It was not a dark and stormy night.
That is, it was indeed a dark night, featuring sleeting rain and low light-grey clouds – but it was not particularly stormy.
The sound of cars swishing through the wet streets and the smell of soaked tarmac and peri-urban gardens drew me powerfully back in time, to when I had spent a few weeks with my brother and his wife in the dismal suburbs of middle-poor London, back in the early eighties.
A longing for commercial chocolate bars swept over me, so I got up and stole a hazelnut and choc sweetie from the emergency supplies in the kitchen cupboard. Lulled back to sleep again by the theobromides, I entered a familiar dream configuration – my family of birth, plus my son, in a house, interacting somewhat uneasily.
Uneasily because I knew, even as I dreamed, that two of these people had been dead for around a decade, two are yet among the living, and I was not in Shamanic mode. My Mother was trying to tell me something – something to do with dementia. And I in turn was reassuring her that I had lost my fear of losing my rational mind; a fact which almost more than anything else tells me that I’ve made considerable progress in uncovering Who I really am.
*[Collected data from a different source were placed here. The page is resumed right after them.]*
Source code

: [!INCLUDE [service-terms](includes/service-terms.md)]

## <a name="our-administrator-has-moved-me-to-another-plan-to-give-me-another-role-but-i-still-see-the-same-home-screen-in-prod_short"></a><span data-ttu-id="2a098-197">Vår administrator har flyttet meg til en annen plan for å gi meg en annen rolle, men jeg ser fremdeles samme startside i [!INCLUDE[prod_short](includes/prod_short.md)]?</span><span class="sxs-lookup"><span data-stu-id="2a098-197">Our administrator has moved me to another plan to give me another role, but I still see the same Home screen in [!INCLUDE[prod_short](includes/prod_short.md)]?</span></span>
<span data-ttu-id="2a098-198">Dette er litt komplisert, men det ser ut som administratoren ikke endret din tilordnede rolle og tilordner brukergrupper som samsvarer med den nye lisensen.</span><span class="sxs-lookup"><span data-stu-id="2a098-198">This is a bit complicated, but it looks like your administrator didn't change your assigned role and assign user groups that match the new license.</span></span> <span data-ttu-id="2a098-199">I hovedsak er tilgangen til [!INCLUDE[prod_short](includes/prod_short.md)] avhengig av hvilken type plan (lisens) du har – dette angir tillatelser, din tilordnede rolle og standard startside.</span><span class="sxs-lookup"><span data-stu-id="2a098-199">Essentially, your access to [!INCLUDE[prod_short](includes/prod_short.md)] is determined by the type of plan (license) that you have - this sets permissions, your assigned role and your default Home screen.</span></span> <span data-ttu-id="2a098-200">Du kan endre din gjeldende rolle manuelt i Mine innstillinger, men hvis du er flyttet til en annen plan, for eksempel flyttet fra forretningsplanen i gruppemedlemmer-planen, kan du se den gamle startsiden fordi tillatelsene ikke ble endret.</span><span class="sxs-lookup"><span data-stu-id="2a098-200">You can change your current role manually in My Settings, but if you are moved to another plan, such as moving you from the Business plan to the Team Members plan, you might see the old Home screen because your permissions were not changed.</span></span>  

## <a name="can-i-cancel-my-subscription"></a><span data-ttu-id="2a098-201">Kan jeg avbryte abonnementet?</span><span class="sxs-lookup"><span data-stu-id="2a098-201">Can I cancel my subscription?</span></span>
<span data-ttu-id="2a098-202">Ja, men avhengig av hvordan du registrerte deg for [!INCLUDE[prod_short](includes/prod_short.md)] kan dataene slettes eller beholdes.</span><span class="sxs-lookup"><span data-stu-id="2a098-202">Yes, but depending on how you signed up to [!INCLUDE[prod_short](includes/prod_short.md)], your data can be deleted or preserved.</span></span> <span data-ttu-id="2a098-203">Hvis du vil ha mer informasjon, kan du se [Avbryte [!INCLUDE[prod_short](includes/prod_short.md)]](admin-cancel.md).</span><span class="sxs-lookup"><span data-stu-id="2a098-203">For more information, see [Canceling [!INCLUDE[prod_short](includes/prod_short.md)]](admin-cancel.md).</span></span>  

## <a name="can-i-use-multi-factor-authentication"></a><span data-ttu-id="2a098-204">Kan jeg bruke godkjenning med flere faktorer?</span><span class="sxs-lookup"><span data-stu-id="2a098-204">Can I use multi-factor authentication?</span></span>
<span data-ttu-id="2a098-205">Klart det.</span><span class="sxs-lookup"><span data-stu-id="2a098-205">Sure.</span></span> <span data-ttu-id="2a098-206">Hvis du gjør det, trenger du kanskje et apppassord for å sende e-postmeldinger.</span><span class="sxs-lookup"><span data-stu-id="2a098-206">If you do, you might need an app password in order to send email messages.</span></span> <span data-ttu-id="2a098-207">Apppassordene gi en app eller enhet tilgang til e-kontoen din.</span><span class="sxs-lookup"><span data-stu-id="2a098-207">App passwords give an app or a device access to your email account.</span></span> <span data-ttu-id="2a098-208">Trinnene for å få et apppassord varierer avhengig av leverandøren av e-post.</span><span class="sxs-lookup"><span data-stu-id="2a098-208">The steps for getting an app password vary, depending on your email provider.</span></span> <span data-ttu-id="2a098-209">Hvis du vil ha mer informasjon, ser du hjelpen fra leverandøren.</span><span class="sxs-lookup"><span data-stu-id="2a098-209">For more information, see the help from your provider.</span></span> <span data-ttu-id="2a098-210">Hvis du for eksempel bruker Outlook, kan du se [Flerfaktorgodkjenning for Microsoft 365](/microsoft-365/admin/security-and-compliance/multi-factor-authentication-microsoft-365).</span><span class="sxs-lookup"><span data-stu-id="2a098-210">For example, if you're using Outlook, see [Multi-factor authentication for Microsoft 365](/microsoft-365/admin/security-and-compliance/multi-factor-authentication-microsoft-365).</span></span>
The loss of fear and anxiety about the future and what it may bring is a pretty good pointer to spiritual progress.
My Dad picked that moment to throw one of his legendary wobblies. Repressed and fearful as a youngster – shame on you, Grandpa and Granny Anderson – his rages were physical and scary. This time it ended with him pointing a gun off stage left, and me waking in a cold sweat, a tight pain filling my heart area.
For I know that I’m the prime inheritor of my father’s anger. As I blogged about earlier, and as Livia responded resonantly later, I have a lifetime’s legacy of untended rage to see to. I’m getting there, but it can’t be hurried. Incorporating Black Panther helps a stack.
I lay quietly for a bit, staring out the window at a suddenly calm night. I thought I saw, behind the spreading Cape Ash, bright stars glimmering in the sky. But they formed no constellation I was familiar with. The scene snapped into context, and I realised I was looking at drops of water on the Ash’s leaves, catching the light from the night security lamp in the front garden.
I laughed at my own disorientation.
The next morning, as I was remembering my dream, I heard the early morning radio hostess stumble on her reading of the time : “It’s now just nine months..er..minutes to four”. Nine. Number of the Moon. A balance and an ending. A rounding out. Paired with the lower-octave number two. Full moon just setting out there in the West. The song playing now – REM’s Man on the Moon.
I laughed at my own seamless connecting.
Later that morning, having spent many satisfying hours coding programs to do incredibly useful things for the company who retain my services, I walked through the pretentious precinct of Melrose Arch to the Standard ATM, drew some money, turned and stalked back to the office.
Suddenly, striding along the road in my comfortable, thin-soled takkies, through which I can feel every contour of the surface beneath my feet, I felt myself stumble and start to fall. I knew in a flash that I was going to hit the ground, and could already feel the pain of the thud and the sting of the tarmac on my palms and knees. I gave an involuntary cry, and…completely failed to fall to the ground. It was as if I was on strings,which some puppeteer had suddenly taken up the slack on, jerking me upright, keeping me from falling.
I stopped and looked at the piece of road I’d just traversed. Perfectly smooth, no humps, bumps or holes in the road at all.Shaken more than I would admit in public, I moved on.
Later, I laughed at my own paranormal abilities.
There are pieces of a larger picture coming together here. An immense mass of disparate parts, all jumbled and knotted, as I am – as we all are – I can almost feel the shape of the thing up ahead of me. Almost.
And they all – all these pieces, these particles, these tangled skeins and wandering pathways – end in the hearty laughter of God.